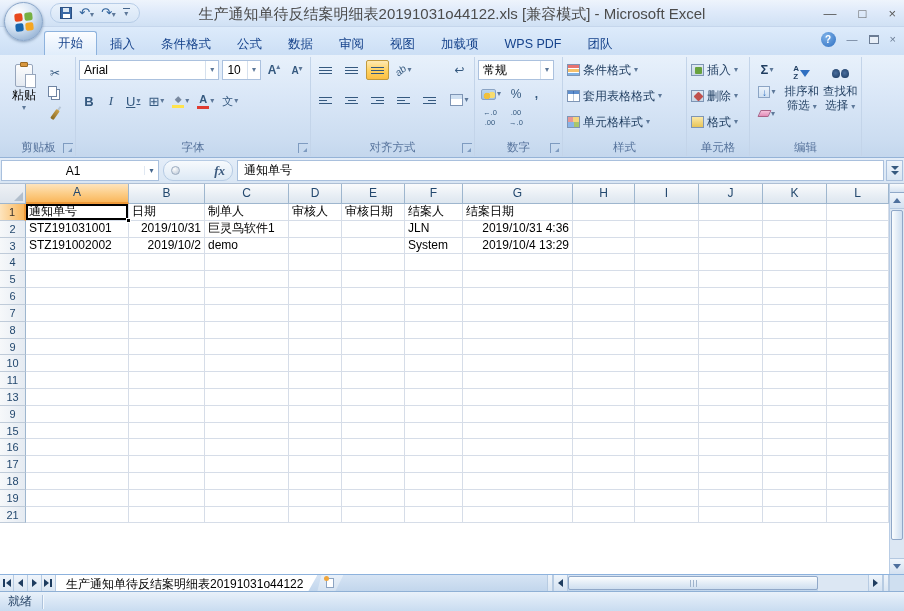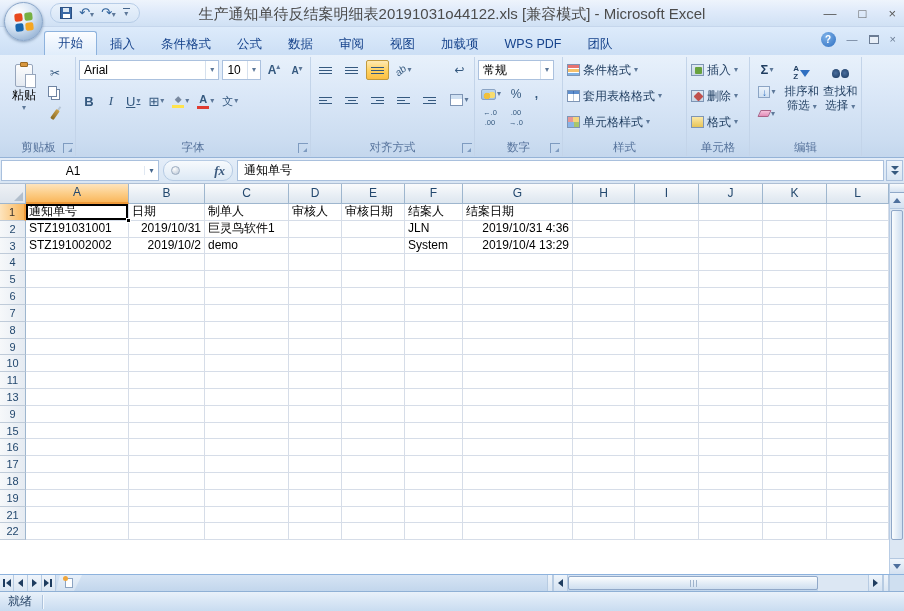--- a/index.html
+++ b/index.html
@@ -858,35 +858,20 @@
       <div class="gcell" style="width: 53px;"></div>
       <div class="gcell" style="width: 63px;"></div>
       <div class="gcell" style="width: 58px;"></div>
       <div class="gcell" style="width: 110px;"></div>
       <div class="gcell" style="width: 62px;"></div>
       <div class="gcell" style="width: 64px;"></div>
       <div class="gcell" style="width: 64px;"></div>
       <div class="gcell" style="width: 64px;"></div>
       <div class="gcell" style="width: 62px;"></div>
     </div>
-    <div class="grow">
-      <div class="rowh">22</div>
-      <div class="gcell" style="width: 103px;"></div>
-      <div class="gcell" style="width: 76px;"></div>
-      <div class="gcell" style="width: 84px;"></div>
-      <div class="gcell" style="width: 53px;"></div>
-      <div class="gcell" style="width: 63px;"></div>
-      <div class="gcell" style="width: 58px;"></div>
-      <div class="gcell" style="width: 110px;"></div>
-      <div class="gcell" style="width: 62px;"></div>
-      <div class="gcell" style="width: 64px;"></div>
-      <div class="gcell" style="width: 64px;"></div>
-      <div class="gcell" style="width: 64px;"></div>
-      <div class="gcell" style="width: 62px;"></div>
-    </div>
   </div>
 
 <div class="vscroll">
   <div class="v-split"></div>
   <div class="v-btn">
       <span class="tri-up"></span>
     </div>
   <div class="v-thumb"></div>
   <div class="v-btn bottom">
       <span class="tri-down"></span>
@@ -901,20 +886,21 @@
   <span class="navbtn">
       <span class="tri-l"></span>
     </span>
   <span class="navbtn">
       <span class="tri-r"></span>
     </span>
   <span class="navbtn">
       <span class="tri-r"></span>
       <span class="endbar"></span>
     </span>
+  <span class="sheet-tab">生产通知单待反结案明细表20191031o44122</span>
   <span class="addsheet">
       <span class="pg">
         <i></i>
       </span>
     </span>
   <span class="tabfill"></span>
   <span class="tsplit"></span>
   <span class="hs-btn">
       <span class="tri-l"></span>
     </span>

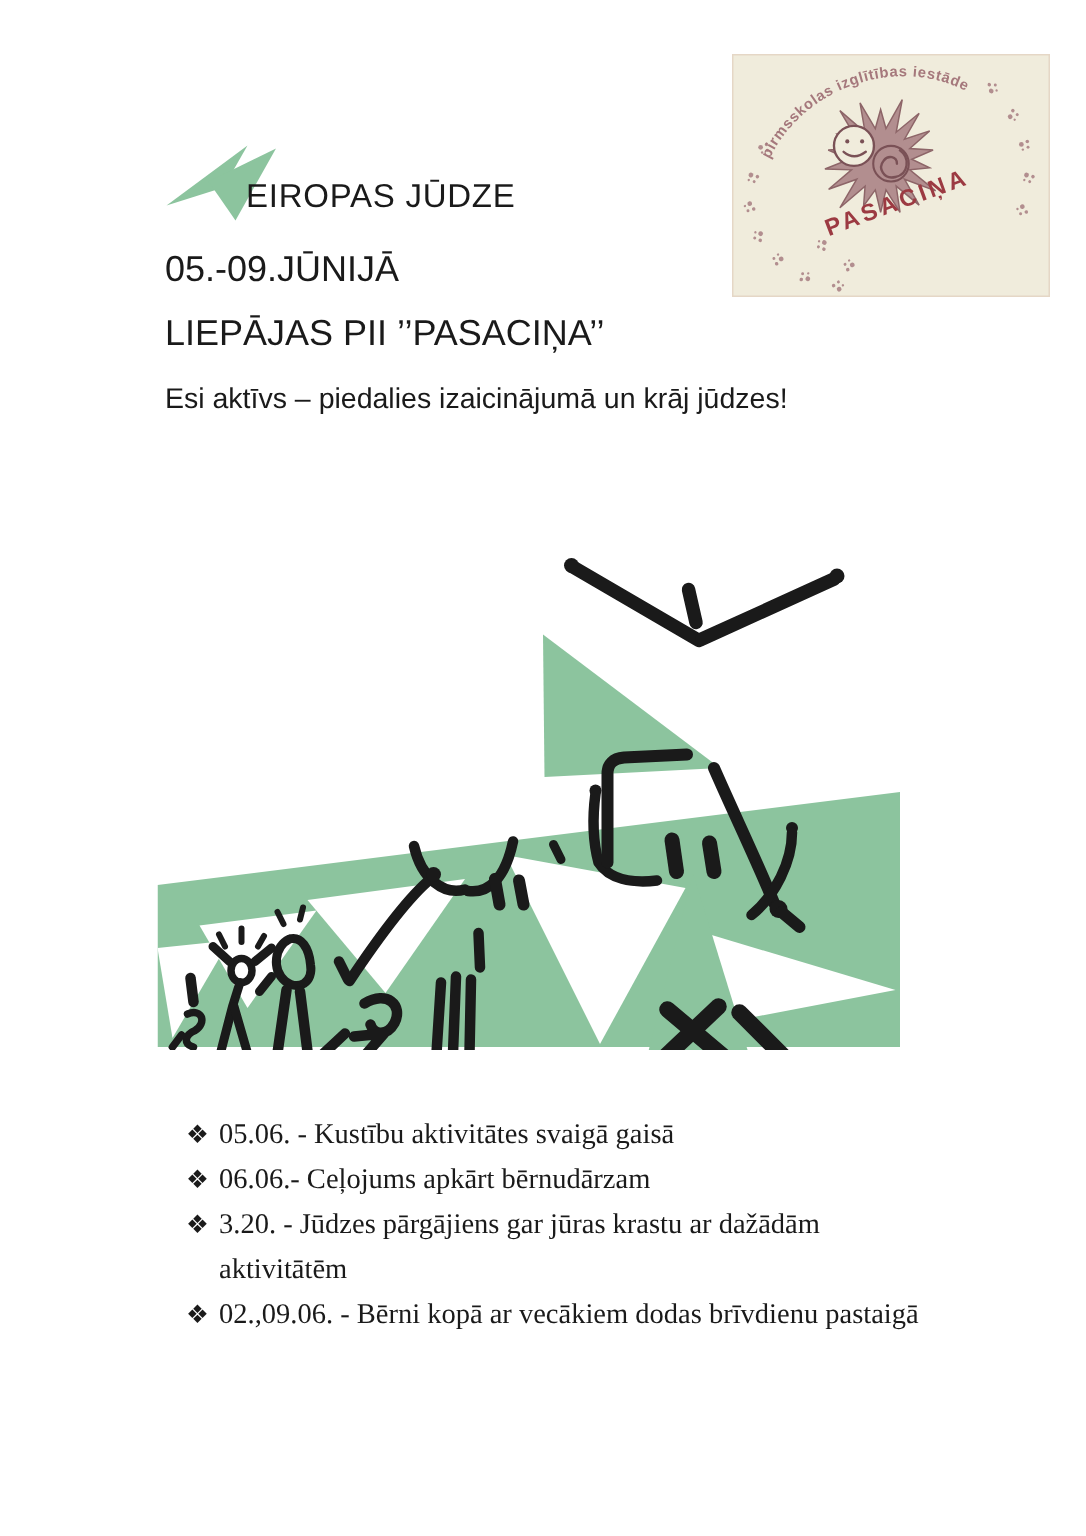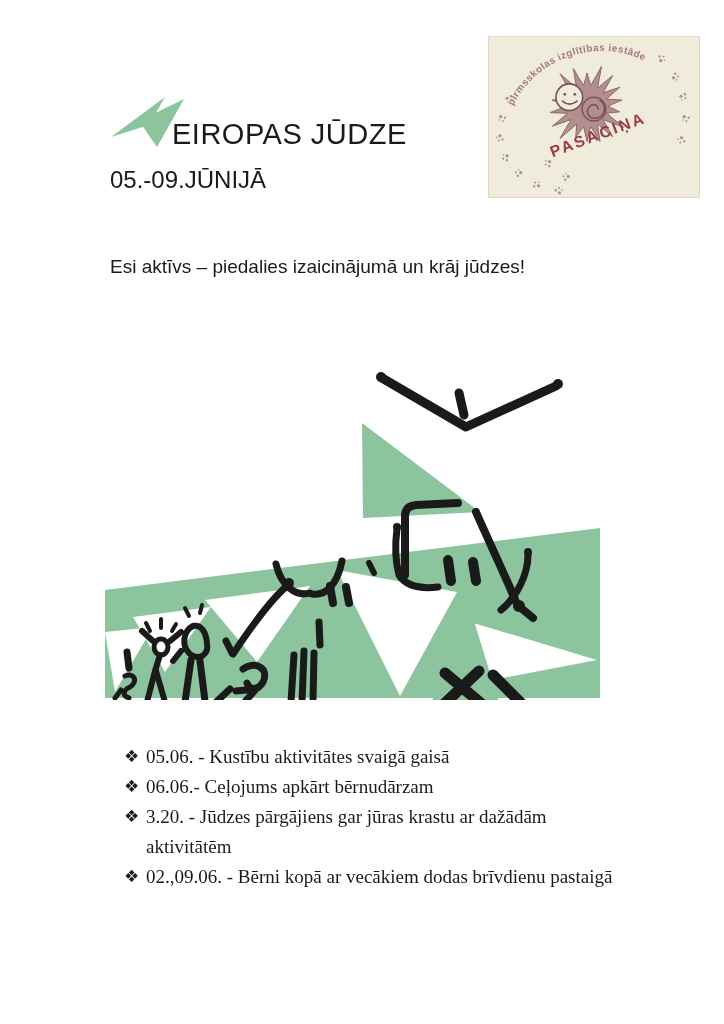--- a/index.html
+++ b/index.html
@@ -1,21 +1,21 @@
 <!DOCTYPE html>
 <html style="--green: #8cc49e; --ink: #1a1a1a; --logo-bg: #f0ecdc; --logo-rose: #b28e8f; --logo-red: #9c3a42;"><head>
 <meta charset="utf-8">
 <style>
   html,body{margin:0;padding:0;background:#fff;}
   .page{
     position:relative;width:724px;height:1024px;background:#fff;overflow:hidden;
     font-family:"Liberation Sans","DejaVu Sans",sans-serif;color:var(--ink,#1a1a1a);
   }
   .abs{position:absolute;}
-  .page-title{left:172px;top:118px;font-size:29px;letter-spacing:.5px;text-align:center;}
+  .page-title{left:164px;top:118px;font-size:22px;letter-spacing:.5px;text-align:center;}
   .event-dates{left:110px;top:166px;font-size:24px;text-align:center;}
   .org-name{left:110px;top:209px;font-size:24px;}
   .tagline{left:110px;top:256px;font-size:19px;}
   .conversion-note{left:110px;top:292px;font-size:19px;}
   .brand-icon{left:108px;top:94px;width:85px;height:55px;}
   .hero{left:105px;top:360px;width:495px;height:340px;}
   .logo-box{left:488px;top:36px;width:212px;height:162px;background:var(--logo-bg,#f0ecdc);border:1px solid #e5d7c6;box-sizing:border-box;}
   .schedule{left:124px;top:742px;width:505px;font-size:19px;line-height:30px;list-style:none;margin:0;padding:0;}
   .schedule li{display:flex;align-items:flex-start;}
   .schedule .marker{width:22px;flex:0 0 22px;font-size:17px;line-height:30px;}
@@ -40,20 +40,21 @@
 
 <div class="page">
 
   <svg class="abs brand-icon" viewBox="0 0 85 55">
     <polygon class="fill-green" points="3,43 57,3 41,31"></polygon>
     <polygon class="fill-green" points="31,27 76,5 49,53"></polygon>
   </svg>
 
   <div class="abs page-title">EIROPAS JŪDZE</div>
   <div class="abs event-dates">05.-09.JŪNIJĀ</div>
+  <div class="abs org-name">LIEPĀJAS PII ’’PASACIŅA’’</div>
   <div class="abs tagline">Esi aktīvs – piedalies izaicinājumā un krāj jūdzes!</div>
 
   <div class="abs logo-box">
     <svg viewBox="0 0 212 162" width="210" height="160">
       <defs>
         <path id="arcPath" d="M 24,70 C 48,18 122,-6 172,34"></path>
         <path id="namePath" d="M 64,122 Q 116,102 172,82"></path>
       </defs>
       <g id="logo-footprints">
           <g transform="translate(20,62) rotate(0)" fill="var(--logo-rose,#b28e8f)">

▸ **Assignment**: Lines that hold "rose" are the ones to copy, so pick each out from the data.

▸ **Result of the task**:
 <html style="--green: #8cc49e; --ink: #1a1a1a; --logo-bg: #f0ecdc; --logo-rose: #b28e8f; --logo-red: #9c3a42;"><head>
           <g transform="translate(20,62) rotate(0)" fill="var(--logo-rose,#b28e8f)">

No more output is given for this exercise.